Człowiek w kombinezonie pada na ziemię. Rysy psykera nabierają ostrości, zaczyna przypominać demona. Oczy lśnią nienaturalną poświatą. Groza wręcz bije od jego osoby. Cienie złowieszczo padają na jego umęczoną twarz. Barman i kelnerka zrywają się do ucieczki, Iskarion kuli się w loży mamrocząc coś w sobie tylko znanym dialekcie. Lustra pękają wyrzucając wszędzie małe odłamki, które powoli spadają na zakurzoną podłogę.
Midan zaczyna iść, rozbijając butelkę o kant stolika. Jego kroki chrzęszczą. Depcze po szkle. Parę kroków rozpędu i kopnięcie, prosto w twarz. Spada maska. Koniec filmu. Teraz czas na słowa. Psyker z trudem opanowuje chęć zabicia tego pomiotu.
-Gdzie jest źródło? Kto Cię przysłał?-gdy przemawia, jego głos brzmi obco, jak warkot zwierzęcia. Z oczu kipi wręcz rządzą mordu. Zaciśnięte szczęki wykrzywiają twarz. Oddech ma płytki, sapie wyraźnie. Nieznajomy próbuje wstać. Kolejne kopnięcie sprawia, że ponownie rozpłaszcza się na podłodze.
-Pytałem o coś. MÓW!- Midian słyszy się jakby stał tuż obok, jakby ten gardłowy charkot nie wydobywał się z jego ust.
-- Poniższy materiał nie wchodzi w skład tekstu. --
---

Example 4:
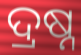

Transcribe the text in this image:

ଦ୍ରଷ୍ନ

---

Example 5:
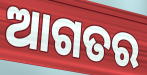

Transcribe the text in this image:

ଆଗତର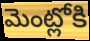
మెంట్లోకి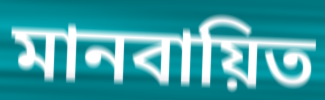
মানবায়িতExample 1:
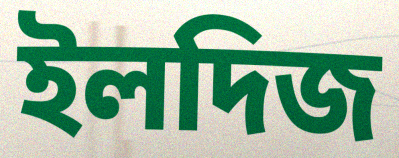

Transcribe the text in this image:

ইলদিজ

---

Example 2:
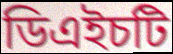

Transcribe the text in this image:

ডিএইচটি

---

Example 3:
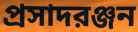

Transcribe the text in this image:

প্রসাদরঞ্জন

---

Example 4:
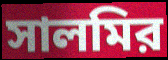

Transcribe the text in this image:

সালমির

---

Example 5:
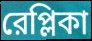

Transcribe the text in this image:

রেপ্লিকাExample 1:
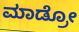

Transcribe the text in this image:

ಮಾಡ್ರೋ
Zaciśnięte na roztrzaskanej butelce palce bieleją, na ściskanej szyjce. Ręce drżą. Opanowanie przychodzi mu z trudem. Pomaga mu w tym dźwięk wiadomości, która właśnie nadeszła.
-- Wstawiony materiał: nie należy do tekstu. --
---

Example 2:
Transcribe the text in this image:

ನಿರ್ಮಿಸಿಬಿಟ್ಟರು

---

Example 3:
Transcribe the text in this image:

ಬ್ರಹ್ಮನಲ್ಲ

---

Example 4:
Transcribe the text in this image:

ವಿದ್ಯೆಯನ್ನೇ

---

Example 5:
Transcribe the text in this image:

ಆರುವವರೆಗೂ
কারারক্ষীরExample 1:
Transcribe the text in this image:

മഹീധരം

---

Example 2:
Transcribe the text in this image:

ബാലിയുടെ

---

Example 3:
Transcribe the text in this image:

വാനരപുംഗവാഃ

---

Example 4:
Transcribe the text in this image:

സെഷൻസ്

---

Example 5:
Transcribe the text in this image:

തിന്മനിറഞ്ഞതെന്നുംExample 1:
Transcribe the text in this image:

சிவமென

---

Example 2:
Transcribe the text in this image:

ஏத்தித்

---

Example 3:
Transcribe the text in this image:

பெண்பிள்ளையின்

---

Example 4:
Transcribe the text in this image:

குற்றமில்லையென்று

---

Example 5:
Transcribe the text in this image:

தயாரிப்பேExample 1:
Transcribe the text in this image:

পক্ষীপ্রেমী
Psyker sięga do kieszeni, wciska guzik.
-"Był zamach, Gubernator żyje, Maksymilian organizuje grupę dochodzeniową. Proszę o pilny kontakt ze mną w tej sprawie"-Spokojny głos Nicewy nie pasuje do sytuacji, lecz przerywa ciszę. Pomaga ochłonąć na tyle na ile jest to potrzebne. Psyker zaczyna oddychać nieco spokojniej, lecz płomień w spojrzeniu nadal nie znika, raczej przyjmuje nowy blask, bardziej metaliczny. W ręku materializuje się kula ognia.
-Pytam po raz ostatni. Mów co wiesz, a nie będziesz cierpiał długo.- Midian robi krok do przodu i przydeptuje miejsce, w którym ociekający śluzem człowiek był wcześniej raniony. Teraz czas na odpowiedzi.